# Aufgabe A
Stimmen die folgenden Aussagen mit der Rückschau zu den Urteilen überein? Beantworte jede mit Ja oder Nein und zitiere die entscheidenden Worte aus der Rückschau wörtlich.
(i) Die Karlsruher Richter erklärten Polizeibefugnisse zur Kennzeichenkontrolle in Hessen und Schleswig-Holstein für verfassungswidrig.
(ii) Behörden dürfen Kontendaten von Bankkunden nur mit deren Wissen abrufen.
(iii) Die Befugnis des nordrhein-westfälischen Verfassungsschutzes zum heimlichen Ausspähen von Festplatten wurde als gültig bestätigt.

20.12.2009 Urteile zwischen Überwachung und Grundrechtsschutz

Urteile zwischen Überwachung und Grundrechtsschutz

Eine Rückschau zum Jahreswechsel

11. März 2008: Eine automatisierte Massenkontrolle von Autokennzeichen per Videokamera ist nur mit klaren gesetzlichen Grenzen rechtmäßig. Entsprechende Polizeibefugnisse in Hessen und Schleswig-Holstein erklären die Karlsruher Richter für verfassungswidrig.

27. Februar 2008: Für Online-Durchsuchungen setzt Karlsruhe hohe Hürden. Das heimliche Ausspähen der Computerfestplatte ist nur zulässig, «wenn tatsächliche Anhaltspunkte einer konkreten Gefahr für ein überragend wichtiges Rechtsgut bestehen». Eine entsprechende Befugnis des nordrhein-westfälischen Verfassungsschutzes sei nichtig.

12. Juli 2007: Justiz, Finanzbehörden und Sozialverwaltung dürfen auch heimlich Kontendaten von Bankkunden abrufen, wie etwa Name, Geburtsdatum und Kontonummer. Allerdings dürfen die Behörden nicht «ins Blaue hinein» ermitteln, mahnt Karlsruhe.

25.11.2006: Online-Untersuchungen von PCs sind illegal. Dies ergebe sich aus einem entsprechenden Beschluss, den Ulrich Hebenstreit, Ermittlungsrichter am Bundesgerichtshof (BGH) am 25.11.2006 gefällt hat. Danach seien Anträge der Bundesanwaltschaft auf Online-Durchsuchungen mit Hilfe von Trojanern nicht genehmigungsfähig, weil dem schweren Eingriff in das Recht auf informationelle Selbstbestimmung "die notwendige gesetzliche Gestattung" fehle.

# Aufgabe B
Wie lauten die Datenzeilen vom Anfang der Datenzeilen bis einschließlich der Zeile mit „(B) houseplant“? Gib sie wortgetreu wieder.

[Datenzeilen]

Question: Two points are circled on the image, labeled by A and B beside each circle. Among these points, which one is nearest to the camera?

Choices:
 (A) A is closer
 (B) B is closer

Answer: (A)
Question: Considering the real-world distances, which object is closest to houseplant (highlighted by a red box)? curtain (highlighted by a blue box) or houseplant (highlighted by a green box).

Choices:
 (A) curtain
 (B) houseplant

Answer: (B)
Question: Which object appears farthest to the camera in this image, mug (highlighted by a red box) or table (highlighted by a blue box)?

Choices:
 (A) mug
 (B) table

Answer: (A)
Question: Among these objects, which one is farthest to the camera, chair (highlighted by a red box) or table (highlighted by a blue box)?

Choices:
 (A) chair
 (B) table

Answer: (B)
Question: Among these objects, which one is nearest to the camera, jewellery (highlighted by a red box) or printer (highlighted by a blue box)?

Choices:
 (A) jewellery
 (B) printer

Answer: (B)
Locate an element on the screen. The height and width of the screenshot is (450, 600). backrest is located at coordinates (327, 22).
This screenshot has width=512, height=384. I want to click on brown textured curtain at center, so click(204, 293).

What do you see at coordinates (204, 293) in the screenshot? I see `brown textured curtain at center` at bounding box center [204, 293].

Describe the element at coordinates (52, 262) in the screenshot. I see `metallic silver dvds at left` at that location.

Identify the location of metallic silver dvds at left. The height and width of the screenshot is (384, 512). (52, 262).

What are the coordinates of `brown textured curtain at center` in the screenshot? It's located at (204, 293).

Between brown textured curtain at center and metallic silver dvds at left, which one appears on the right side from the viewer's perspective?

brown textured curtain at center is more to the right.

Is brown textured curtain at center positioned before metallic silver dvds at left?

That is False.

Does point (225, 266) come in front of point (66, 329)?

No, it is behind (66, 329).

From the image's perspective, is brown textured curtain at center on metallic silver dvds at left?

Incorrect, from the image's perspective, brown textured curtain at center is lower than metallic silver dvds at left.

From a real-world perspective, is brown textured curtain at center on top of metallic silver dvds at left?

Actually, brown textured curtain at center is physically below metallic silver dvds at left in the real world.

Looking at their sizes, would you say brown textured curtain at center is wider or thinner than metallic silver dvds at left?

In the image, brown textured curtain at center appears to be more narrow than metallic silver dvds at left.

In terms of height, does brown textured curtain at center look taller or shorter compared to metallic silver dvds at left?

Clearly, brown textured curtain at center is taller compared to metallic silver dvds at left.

# Erwartete Antwort A
(i) Ja: „Entsprechende Polizeibefugnisse in Hessen und Schleswig-Holstein erklären die Karlsruher Richter für verfassungswidrig.“
(ii) Nein: „Justiz, Finanzbehörden und Sozialverwaltung dürfen auch heimlich Kontendaten von Bankkunden abrufen“
(iii) Nein: „Eine entsprechende Befugnis des nordrhein-westfälischen Verfassungsschutzes sei nichtig.“

# Erwartete Antwort B
Question: Two points are circled on the image, labeled by A and B beside each circle. Among these points, which one is nearest to the camera?

Choices:
 (A) A is closer
 (B) B is closer

Answer: (A)
Question: Considering the real-world distances, which object is closest to houseplant (highlighted by a red box)? curtain (highlighted by a blue box) or houseplant (highlighted by a green box).

Choices:
 (A) curtain
 (B) houseplant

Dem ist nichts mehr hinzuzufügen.